Can you reduce the cost overnight? No. It is not that easy. While embarking on the cost reduction program, we need to:
  1. analyze the costs (Fixed & Variable) over the period with their benefits.
  2. have a proper Management Information System (MIS) and gather data points before jumping into conclusions.
  3. know your break-even point (BEP, the sales level where we make no profit or no loss). Any sales over and above the BEP is a profit, as it would have covered the Fixed Cost.
  4. understand the impact (Do not compromise on quality & compliance). For example, cutting on Water/Coffee/Tea supplies will make a small reduction in cost, but the impact on employees are more. Instead you can bargain a better rate!
  5. look at various alternates. For example the marketing brochures can be made in a CD (which can accommodate more matter and also cos-effective), using CFL bulbs instead of the regular bulbs (this will save energy), lease v buying, contracting v hiring, etc.,
  6. see whether you can get more out of an expense, rather than reducing it. For example, getting a better bargain out of the Annual Maintenance Contracts (AMC) by bringing in more services within the existing cost.
  7. create smaller groups among the employees and get their ideas (Employee knows better about the organisation than an outside consultant).
  8. compare the like organisations within the same industry
  9. act fast. If some costs are not at all necessary, cut it immediately.
  10. make it a practice to review the operations periodically and course correct your decisions.
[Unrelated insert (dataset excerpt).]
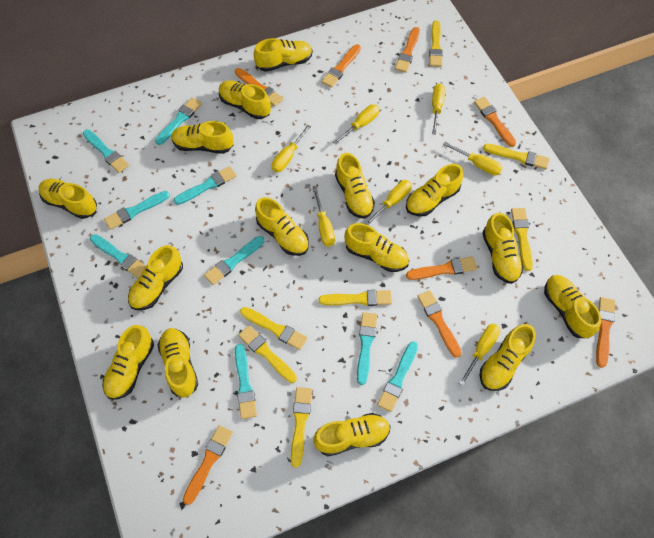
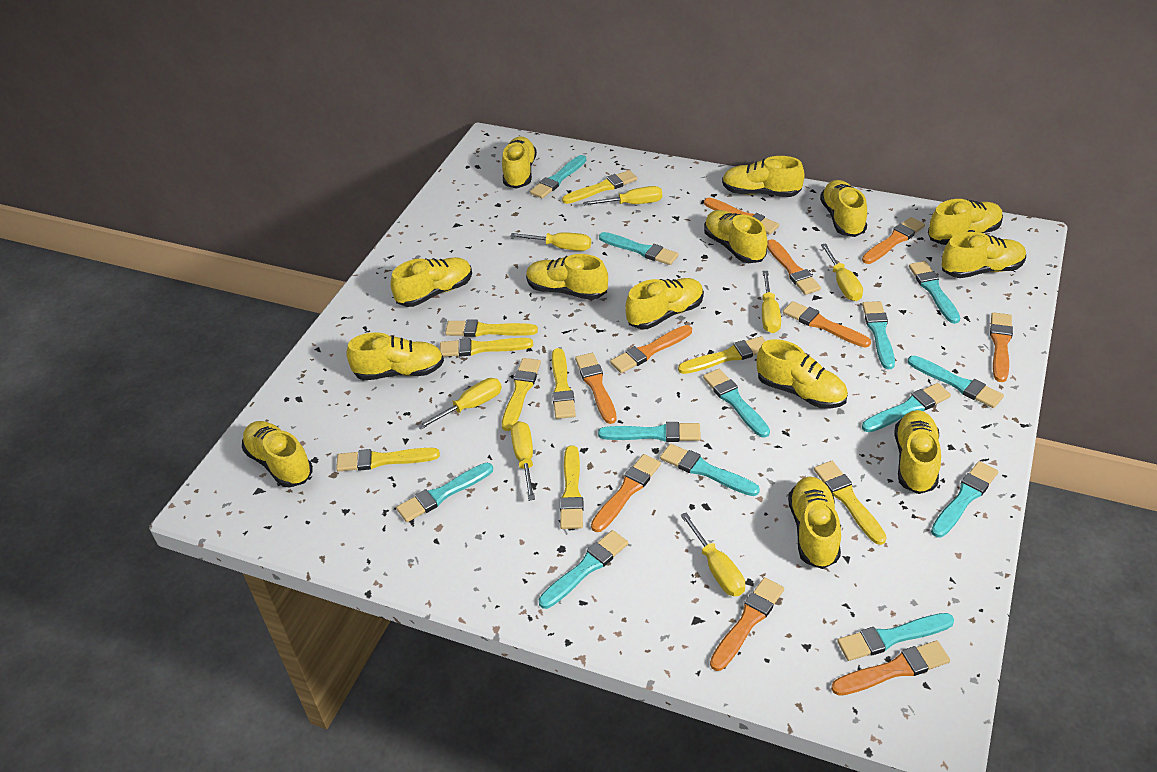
orange brush: [183,425,233,505] [235,68,283,107] [322,44,361,88] [395,27,420,73] [406,256,477,280] [417,290,461,358] [474,97,516,147] [596,297,615,368] = 8 -> [575,353,617,424] [591,454,661,532] [610,325,692,373] [704,198,779,235] [710,577,784,671] [767,239,821,295] [783,301,871,347] [831,641,950,696] [862,217,925,264] [990,312,1013,382] = 10
turquoise brush: [83,130,129,173] [90,234,146,278] [104,191,170,230] [155,97,202,145] [174,166,236,205] [204,236,264,285] [235,344,257,419] [357,312,377,385] [377,341,418,412] = 9 -> [396,463,493,522] [530,155,586,198] [539,530,628,609] [598,422,701,442] [599,232,679,265] [660,444,760,496] [703,369,770,438] [837,613,954,661] [862,301,895,369] [862,383,951,432] [908,355,1004,408] [909,261,960,324] [931,461,998,537] = 13
yellow brush: [238,325,297,383] [240,307,307,350] [291,387,312,468] [319,290,392,306] [429,20,443,67] [483,144,550,169] [511,208,533,271] = 7 -> [336,448,440,472] [440,338,533,357] [445,319,538,337] [502,358,541,431] [552,348,576,419] [560,445,583,529] [562,170,637,204] [678,336,765,374] [814,461,887,545] = 9
yellow shoe: [39,179,97,219] [103,325,154,400] [128,245,183,310] [158,328,198,397] [171,121,234,154] [219,81,271,119] [254,38,312,72] [255,197,309,256] [313,413,391,456] [335,153,375,218] [344,223,409,272] [406,164,463,216] [479,324,536,391] [482,213,524,284] [544,275,601,338] = 15 -> [242,421,313,487] [346,332,444,380] [391,257,472,307] [502,136,537,189] [526,254,608,300] [625,278,704,329] [704,210,767,263] [722,156,805,197] [757,339,848,409] [788,477,841,569] [820,180,867,237] [894,410,941,494] [928,199,1003,245] [941,232,1026,278] = 14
We need to keep in our mind that more the fixed expenses (Rent, Salaries, Administrative expenses etc.,), concentrate on controlling them or increasing your sales revenue to cover such expenses. As we all know, the Fixed Expenses per unit vary with the sales volume and Variable Expenses (Raw Material, Sales Commission, etc.,) per unit are fixed. Confusing?

Fixed Expenses are fixed, irrespective of the sales volume. So the per unit Fixed Cost to sales will go up if the sales drop and vice versa. On the other hand, your variable expenses per unit is fixed. If the sales volume goes up, it will go up and vice versa.

Remember, it is not an one-time excercise and you need to review them periodically. Al the very best!